Exercise 13-3. If the file cannot be opened, print an error message to standard error.

Exercise 13-4. Count the number of bytes in a file.

Exercise 13-5. Count the number of newline bytes in a file.

Exercise 13-6. Copy one file to another.

Exercise 13-7. Change the copy program so it refuses to overwrite an existing file.

Exercise 13-8. Change the copy program so it deletes the output file if writing fails.

Exercise 13-9. Write a program that copies standard input to standard output.

Exercise 13-10. Write a program that copies standard input to a file.

Exercise 13-11. Write a program that copies a file to standard output.

Exercise 13-12. Write a program that prints all command-line arguments, one per line.

Exercise 13-13. Write a program that writes the numbers 1 through 100 to a file.

Exercise 13-14. Write a program that reads a file in 1-byte chunks.
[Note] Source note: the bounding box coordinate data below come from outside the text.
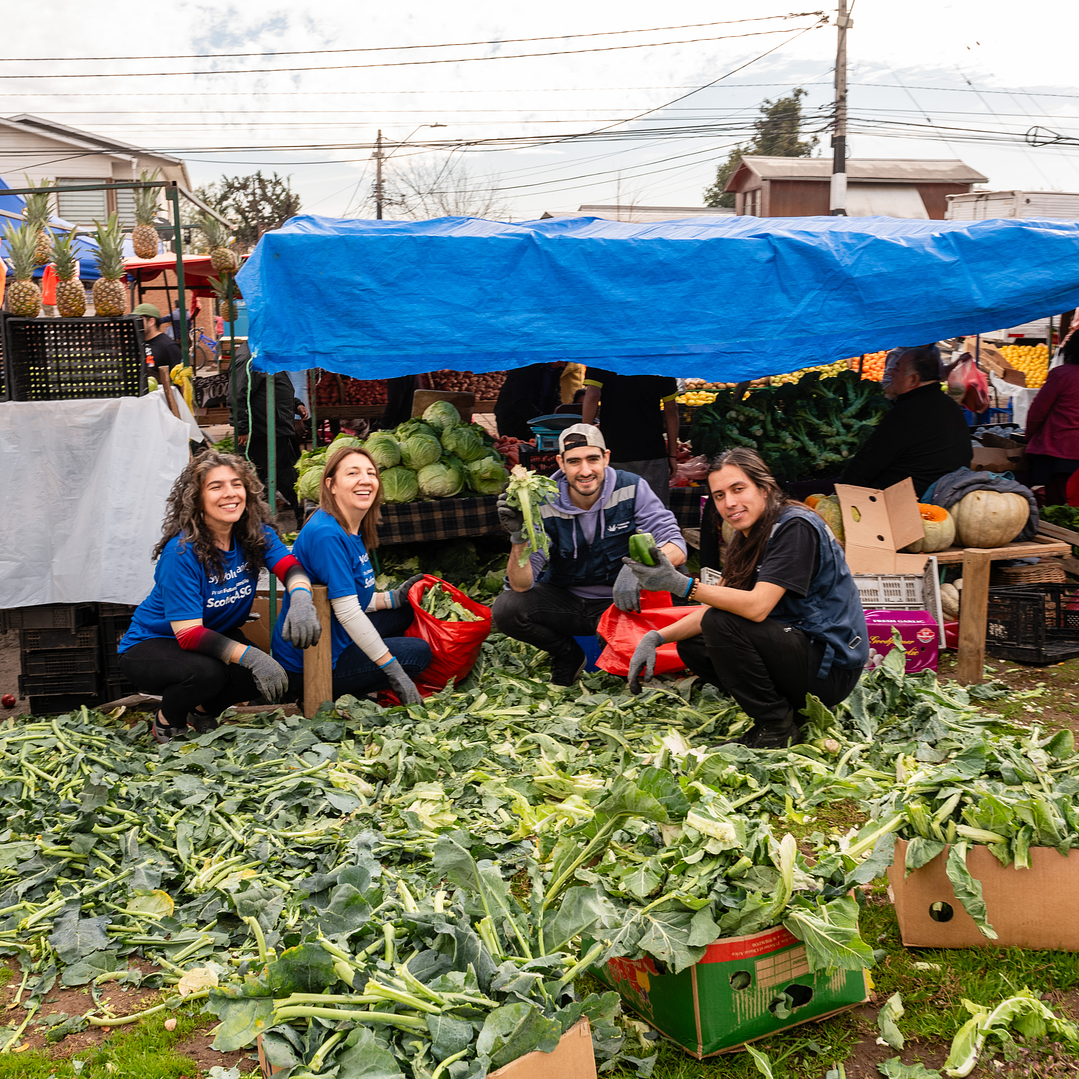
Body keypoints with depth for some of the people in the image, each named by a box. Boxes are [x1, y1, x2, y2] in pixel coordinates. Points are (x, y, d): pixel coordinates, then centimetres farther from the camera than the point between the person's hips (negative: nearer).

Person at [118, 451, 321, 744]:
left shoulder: (256, 534, -8)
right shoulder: (182, 552, -27)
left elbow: (289, 565, -21)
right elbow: (188, 633, -30)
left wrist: (301, 599, -47)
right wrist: (250, 655, -44)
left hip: (217, 637, 6)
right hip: (150, 644, -6)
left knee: (273, 679, -19)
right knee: (207, 672, -36)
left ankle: (204, 711, 12)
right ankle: (166, 723, -2)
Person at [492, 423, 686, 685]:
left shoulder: (632, 489, -14)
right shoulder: (544, 505, -14)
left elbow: (676, 549, -21)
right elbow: (521, 585, -17)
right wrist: (519, 537, -36)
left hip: (618, 603, -2)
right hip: (564, 601, 2)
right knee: (505, 609, -23)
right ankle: (568, 655, 4)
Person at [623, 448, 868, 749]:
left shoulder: (795, 527, -18)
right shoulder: (749, 537, 9)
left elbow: (757, 606, -29)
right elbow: (714, 608, 8)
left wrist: (679, 584, -32)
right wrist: (656, 638, -5)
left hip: (833, 667, -9)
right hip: (800, 648, 9)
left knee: (722, 625, -24)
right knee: (691, 645, 6)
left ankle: (777, 728, -9)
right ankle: (791, 706, 7)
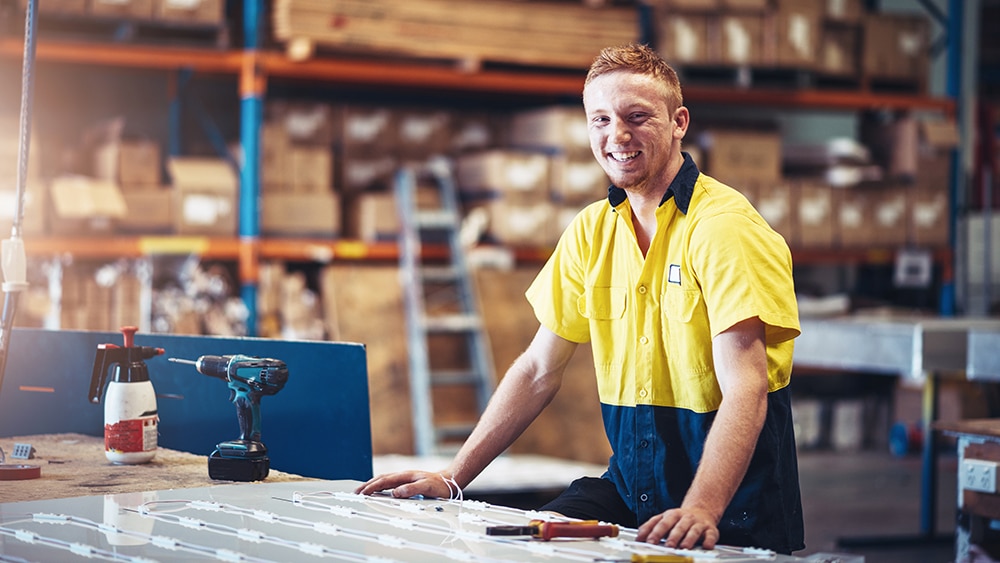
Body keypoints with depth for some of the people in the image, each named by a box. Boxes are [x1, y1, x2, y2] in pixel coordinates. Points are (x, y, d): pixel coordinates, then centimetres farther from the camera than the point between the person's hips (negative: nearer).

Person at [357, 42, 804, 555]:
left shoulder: (723, 227, -14)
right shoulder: (591, 230, 8)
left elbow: (745, 387, -24)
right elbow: (539, 370, 13)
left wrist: (700, 509, -39)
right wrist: (453, 477, 4)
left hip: (732, 499, -5)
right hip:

Exercise 13-15. Change the previous program to read in 4096-byte chunks. Compare the structure.

Exercise 13-16. Write a program that copies a file using a fixed buffer.

Exercise 13-17. Write the same copy program using buffered input and buffered output.

Exercise 13-18. Write a program that reads standard input and counts bytes.

Exercise 13-19. Extend it so it also counts lines.

Exercise 13-20. Extend it so it also counts words, where a word is a maximal run of non-whitespace bytes.

Exercise 13-21. Write a program that prints the first 10 bytes of a file.

Exercise 13-22. Print those bytes in hexadecimal.

Exercise 13-23. Write a function:

fn firstByte(path: []const u8) !?u8

It should return the first byte of the file, or null if the file is empty.

Exercise 13-24. Write a function:

fn copyFile(src_path: []const u8, dst_path: []const u8) !void

Use defer for closing files.

Exercise 13-25. Modify copyFile so it uses errdefer to delete the destination file if the copy fails.

Exercise 13-26. Write a function:

fn writeText(path: []const u8, text: []const u8) !void

It should create the file and write the full text.

Exercise 13-27. Rewrite writeText using a buffered writer.

Exercise 13-28. In the buffered version, remove flush. Observe what happens.

Exercise 13-29. Write a filter that converts ASCII lowercase letters to uppercase.

Exercise 13-30. Write a filter that removes empty lines.

Exercise 13-31. Write a filter that numbers lines.

Exercise 13-32. Write a filter that replaces tab bytes with four spaces.

Exercise 13-33. Write a program that writes diagnostics to standard error and ordinary output to standard output.

Exercise 13-34. Rewrite an older Zig output example using the Zig 0.16 std.Io style.

Exercise 13-35. Write a complete cat program.

Exercise 13-36. Write a complete cp program.

These exercises should leave you with the basic pattern of Zig I/O: open a resource, use an explicit buffer, read or write slices, handle errors, and close what you open.